In fact, the HPI shows home price gains hitting new month-to-month highs in 17 states, predominantly in the Midwest and West. Only Connecticut showed a drop in its HPI , down 0.5 percent in April.

Factoring in distressed sales, this latest HPI makes the 51st consecutive month-over-month increases in home values nationwide, though the national growth rate is no longer posting double-digits.

“Low mortgage rates and lean for-sale inventory have resulted in solid home-price growth in most markets,” said Frank Nothaft, CoreLogic’s chief economist. “An expected gradual rise in interest rates and more homes offered for sale are expected to moderate appreciation in the coming year.”

Five states, Nevada, Utah, Colorado, Oregon, and Washington, posted the largest increases in April and year-over-year. Oregon and Washington, in fact, each had more than 10 percent growth in both categories. And though Nevada’s HPI was up about 8 percent in both categories, it was one of five states‒‒also including Florida, Rhode Island, Arizona, and Maryland‒‒to remain furthest from its peak numbers. Nevada is still 33.5 percent lower than its pre-recession peak.

Also, while 17 states were in peak shape in April, the national HPI is still about 8 percent shy of peak values reported in 2006. At the going rate of increase, however, CoreLogic expects national housing prices to hit new peaks by September 2017.

That going rate is expected to remain strong, and CoreLogic predicts that May’s numbers will be nearly a full percent up from April’s and more than 5 percent up from last year’s figures.

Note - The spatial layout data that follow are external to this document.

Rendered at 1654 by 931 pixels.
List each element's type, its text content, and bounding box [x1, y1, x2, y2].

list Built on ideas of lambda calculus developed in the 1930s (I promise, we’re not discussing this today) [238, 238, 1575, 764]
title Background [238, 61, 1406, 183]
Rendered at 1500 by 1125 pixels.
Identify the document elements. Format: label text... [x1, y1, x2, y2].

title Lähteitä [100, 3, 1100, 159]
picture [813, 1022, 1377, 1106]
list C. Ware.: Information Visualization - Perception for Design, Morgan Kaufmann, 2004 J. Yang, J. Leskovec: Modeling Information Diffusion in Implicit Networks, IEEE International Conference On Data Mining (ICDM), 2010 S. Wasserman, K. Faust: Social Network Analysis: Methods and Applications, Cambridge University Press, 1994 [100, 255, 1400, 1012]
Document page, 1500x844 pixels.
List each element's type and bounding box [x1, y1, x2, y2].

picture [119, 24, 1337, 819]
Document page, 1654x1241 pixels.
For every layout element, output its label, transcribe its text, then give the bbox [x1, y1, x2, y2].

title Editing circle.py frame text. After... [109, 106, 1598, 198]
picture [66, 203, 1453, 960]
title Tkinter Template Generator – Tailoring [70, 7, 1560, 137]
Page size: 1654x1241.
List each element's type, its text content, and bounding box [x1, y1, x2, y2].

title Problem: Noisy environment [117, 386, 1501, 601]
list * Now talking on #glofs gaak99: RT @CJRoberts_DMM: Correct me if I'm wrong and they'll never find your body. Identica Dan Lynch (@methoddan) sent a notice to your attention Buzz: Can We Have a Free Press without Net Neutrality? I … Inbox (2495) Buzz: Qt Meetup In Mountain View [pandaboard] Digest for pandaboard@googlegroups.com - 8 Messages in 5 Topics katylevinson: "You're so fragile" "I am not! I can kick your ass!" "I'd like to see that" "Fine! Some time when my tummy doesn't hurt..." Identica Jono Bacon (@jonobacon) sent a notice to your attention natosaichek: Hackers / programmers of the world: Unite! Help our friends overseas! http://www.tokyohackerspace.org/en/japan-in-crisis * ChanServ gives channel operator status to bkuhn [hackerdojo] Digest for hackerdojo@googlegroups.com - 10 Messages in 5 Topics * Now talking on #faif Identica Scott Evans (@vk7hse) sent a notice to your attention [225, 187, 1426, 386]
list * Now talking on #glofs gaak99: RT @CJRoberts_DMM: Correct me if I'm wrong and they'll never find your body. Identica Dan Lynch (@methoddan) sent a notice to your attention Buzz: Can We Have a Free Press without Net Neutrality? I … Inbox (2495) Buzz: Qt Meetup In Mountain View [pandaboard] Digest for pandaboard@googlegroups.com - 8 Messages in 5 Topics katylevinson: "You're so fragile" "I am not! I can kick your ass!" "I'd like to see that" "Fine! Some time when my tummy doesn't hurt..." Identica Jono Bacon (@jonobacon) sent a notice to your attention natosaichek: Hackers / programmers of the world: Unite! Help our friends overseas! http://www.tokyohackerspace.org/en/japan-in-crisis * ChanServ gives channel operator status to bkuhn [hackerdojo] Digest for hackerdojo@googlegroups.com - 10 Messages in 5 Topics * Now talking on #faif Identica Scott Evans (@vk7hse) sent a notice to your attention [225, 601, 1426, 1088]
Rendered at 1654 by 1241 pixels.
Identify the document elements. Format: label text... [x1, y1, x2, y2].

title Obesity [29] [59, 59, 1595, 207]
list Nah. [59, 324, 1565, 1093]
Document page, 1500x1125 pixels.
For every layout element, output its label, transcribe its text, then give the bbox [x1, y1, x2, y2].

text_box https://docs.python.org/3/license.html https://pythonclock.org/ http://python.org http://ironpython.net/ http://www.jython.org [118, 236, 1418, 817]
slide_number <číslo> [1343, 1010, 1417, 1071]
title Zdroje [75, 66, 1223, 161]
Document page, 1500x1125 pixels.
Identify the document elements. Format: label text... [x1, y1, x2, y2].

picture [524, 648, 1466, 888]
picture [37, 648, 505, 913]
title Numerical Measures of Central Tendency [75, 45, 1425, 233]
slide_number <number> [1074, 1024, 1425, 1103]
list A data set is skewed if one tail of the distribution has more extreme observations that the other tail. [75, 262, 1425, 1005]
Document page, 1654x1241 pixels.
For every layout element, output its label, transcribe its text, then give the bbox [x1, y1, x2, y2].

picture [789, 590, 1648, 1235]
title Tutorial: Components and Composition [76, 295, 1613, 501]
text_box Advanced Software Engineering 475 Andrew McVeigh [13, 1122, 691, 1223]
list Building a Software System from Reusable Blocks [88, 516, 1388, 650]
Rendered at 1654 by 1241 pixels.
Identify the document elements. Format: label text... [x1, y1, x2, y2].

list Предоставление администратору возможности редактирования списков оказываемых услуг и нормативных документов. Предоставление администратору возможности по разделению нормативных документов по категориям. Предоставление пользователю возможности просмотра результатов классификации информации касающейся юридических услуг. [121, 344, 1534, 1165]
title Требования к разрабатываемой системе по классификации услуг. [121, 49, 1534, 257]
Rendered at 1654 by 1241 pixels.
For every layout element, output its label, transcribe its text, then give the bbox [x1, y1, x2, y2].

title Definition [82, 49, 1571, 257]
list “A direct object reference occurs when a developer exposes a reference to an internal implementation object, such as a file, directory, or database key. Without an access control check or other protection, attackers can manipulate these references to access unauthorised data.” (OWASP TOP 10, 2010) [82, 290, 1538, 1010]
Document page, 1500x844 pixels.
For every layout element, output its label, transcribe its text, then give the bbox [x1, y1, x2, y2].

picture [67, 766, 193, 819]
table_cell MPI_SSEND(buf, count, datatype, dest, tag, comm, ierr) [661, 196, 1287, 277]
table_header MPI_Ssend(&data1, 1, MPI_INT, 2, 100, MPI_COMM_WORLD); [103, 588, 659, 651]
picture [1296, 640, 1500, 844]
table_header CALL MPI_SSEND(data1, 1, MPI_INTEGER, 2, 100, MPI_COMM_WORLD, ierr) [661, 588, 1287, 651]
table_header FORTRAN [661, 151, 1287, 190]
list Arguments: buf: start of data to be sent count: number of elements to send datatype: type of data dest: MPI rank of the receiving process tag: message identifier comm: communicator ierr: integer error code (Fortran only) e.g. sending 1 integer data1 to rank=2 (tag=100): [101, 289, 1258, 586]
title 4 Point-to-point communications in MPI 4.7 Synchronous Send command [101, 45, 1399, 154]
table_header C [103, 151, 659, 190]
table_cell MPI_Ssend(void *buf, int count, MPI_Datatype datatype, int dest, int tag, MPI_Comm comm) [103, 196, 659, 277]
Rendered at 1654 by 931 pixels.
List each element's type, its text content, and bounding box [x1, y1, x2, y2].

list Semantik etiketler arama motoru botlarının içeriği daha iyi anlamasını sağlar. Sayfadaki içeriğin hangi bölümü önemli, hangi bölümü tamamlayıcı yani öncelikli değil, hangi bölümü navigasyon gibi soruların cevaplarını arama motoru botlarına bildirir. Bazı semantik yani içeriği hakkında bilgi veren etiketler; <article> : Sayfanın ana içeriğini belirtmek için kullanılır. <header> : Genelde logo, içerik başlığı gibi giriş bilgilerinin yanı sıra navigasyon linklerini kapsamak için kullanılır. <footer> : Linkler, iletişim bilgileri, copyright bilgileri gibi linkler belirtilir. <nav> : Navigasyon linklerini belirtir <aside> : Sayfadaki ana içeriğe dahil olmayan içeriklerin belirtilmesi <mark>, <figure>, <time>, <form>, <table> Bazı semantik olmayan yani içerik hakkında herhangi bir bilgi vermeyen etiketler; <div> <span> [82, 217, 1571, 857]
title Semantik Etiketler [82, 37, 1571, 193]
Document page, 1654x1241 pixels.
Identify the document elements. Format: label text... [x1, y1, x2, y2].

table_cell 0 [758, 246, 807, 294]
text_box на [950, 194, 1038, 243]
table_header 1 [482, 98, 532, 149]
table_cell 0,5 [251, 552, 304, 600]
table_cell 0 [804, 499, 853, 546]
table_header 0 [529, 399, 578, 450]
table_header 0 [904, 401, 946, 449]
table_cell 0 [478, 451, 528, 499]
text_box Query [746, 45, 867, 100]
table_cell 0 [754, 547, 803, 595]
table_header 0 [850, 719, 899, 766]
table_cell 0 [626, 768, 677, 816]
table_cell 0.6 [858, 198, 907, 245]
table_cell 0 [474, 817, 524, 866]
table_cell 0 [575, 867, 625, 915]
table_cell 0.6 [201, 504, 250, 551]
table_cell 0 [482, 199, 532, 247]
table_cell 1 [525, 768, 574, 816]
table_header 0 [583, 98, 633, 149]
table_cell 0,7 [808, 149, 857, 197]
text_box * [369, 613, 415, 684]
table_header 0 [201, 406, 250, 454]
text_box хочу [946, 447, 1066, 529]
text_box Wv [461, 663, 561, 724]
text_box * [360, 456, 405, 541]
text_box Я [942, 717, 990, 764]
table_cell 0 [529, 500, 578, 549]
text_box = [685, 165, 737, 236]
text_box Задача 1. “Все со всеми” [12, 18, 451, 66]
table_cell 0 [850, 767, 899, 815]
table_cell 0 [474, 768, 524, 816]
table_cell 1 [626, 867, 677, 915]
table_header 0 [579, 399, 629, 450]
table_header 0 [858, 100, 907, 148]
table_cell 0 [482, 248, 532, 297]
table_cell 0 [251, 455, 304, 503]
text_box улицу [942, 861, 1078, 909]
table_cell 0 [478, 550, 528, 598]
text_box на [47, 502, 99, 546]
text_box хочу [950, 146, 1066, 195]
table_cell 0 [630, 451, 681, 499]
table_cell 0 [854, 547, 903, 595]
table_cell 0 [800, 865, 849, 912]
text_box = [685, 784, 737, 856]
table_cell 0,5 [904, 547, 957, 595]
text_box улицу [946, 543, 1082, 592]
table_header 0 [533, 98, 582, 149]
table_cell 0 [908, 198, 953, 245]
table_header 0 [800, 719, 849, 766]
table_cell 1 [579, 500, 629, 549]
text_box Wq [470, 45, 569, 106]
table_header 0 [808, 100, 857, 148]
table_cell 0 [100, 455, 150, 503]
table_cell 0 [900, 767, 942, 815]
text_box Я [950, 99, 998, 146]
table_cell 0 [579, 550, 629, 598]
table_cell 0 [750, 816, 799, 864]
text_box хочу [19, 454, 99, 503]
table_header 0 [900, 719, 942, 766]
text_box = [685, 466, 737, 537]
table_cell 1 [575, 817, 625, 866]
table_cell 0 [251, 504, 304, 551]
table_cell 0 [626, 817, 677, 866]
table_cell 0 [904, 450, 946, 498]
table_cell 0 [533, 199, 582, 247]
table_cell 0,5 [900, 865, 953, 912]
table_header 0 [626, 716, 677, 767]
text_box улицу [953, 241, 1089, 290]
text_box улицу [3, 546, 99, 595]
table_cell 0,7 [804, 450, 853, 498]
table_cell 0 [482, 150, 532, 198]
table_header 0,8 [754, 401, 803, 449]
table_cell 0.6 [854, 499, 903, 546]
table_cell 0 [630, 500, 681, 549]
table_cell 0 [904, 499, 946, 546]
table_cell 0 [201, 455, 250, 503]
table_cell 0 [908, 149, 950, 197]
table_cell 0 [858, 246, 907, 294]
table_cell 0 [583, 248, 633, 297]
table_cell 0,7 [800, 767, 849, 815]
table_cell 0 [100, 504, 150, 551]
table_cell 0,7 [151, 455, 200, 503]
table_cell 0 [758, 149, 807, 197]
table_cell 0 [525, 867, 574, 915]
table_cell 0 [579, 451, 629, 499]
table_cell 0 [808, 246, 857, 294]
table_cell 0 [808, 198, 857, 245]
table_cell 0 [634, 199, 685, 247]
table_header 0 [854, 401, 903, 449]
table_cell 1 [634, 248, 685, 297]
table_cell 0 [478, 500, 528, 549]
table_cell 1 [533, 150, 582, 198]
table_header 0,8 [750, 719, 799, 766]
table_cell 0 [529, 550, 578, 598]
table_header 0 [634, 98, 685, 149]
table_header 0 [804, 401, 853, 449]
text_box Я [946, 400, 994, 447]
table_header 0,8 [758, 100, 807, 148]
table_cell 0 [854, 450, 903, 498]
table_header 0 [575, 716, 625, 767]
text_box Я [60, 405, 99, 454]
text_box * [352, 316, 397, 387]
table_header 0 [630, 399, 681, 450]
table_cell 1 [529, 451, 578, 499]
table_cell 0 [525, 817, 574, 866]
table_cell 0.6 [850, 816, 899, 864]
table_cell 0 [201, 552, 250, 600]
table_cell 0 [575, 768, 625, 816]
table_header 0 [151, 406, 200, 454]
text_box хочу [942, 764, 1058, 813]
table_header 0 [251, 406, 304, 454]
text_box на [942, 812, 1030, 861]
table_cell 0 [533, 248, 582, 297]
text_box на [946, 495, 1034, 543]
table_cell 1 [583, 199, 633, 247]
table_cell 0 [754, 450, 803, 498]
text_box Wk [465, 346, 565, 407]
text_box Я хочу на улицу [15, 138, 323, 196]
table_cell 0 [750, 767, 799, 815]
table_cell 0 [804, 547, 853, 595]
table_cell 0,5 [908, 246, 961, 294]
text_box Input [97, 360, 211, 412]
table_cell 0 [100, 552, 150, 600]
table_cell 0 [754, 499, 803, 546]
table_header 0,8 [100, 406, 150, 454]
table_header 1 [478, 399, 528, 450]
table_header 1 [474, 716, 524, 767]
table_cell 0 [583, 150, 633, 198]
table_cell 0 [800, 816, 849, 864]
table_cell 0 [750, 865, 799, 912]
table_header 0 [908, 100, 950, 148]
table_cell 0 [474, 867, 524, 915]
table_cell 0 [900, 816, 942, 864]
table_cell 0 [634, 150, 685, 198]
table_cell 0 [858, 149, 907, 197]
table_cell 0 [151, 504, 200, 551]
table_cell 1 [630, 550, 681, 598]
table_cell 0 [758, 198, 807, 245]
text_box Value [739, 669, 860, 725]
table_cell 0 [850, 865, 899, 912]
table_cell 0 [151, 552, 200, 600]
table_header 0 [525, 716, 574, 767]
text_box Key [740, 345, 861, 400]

The top 10 metro areas‒‒Boston, Chicago, Denver, Houston, Las Vegas, Los Angeles, Miami, San Diego, San Francisco, and Washington, D.C.‒‒ all reported increases in HPI in April, with Chicago and Las Vegas up most, by about 1.5 percent each. Year-over-year, Denver posted a 10 percent increase. CoreLogic expects Las Vegas and San Diego to post the most dramatic increases next year, with each market expected to be up more than 10 percent.

Overall, about 25 percent of the top 100 markets studied are believed to be at sustainable levels. On the flipside, 101 markets overall are considered overvalued, and 16 of those markets are in Texas.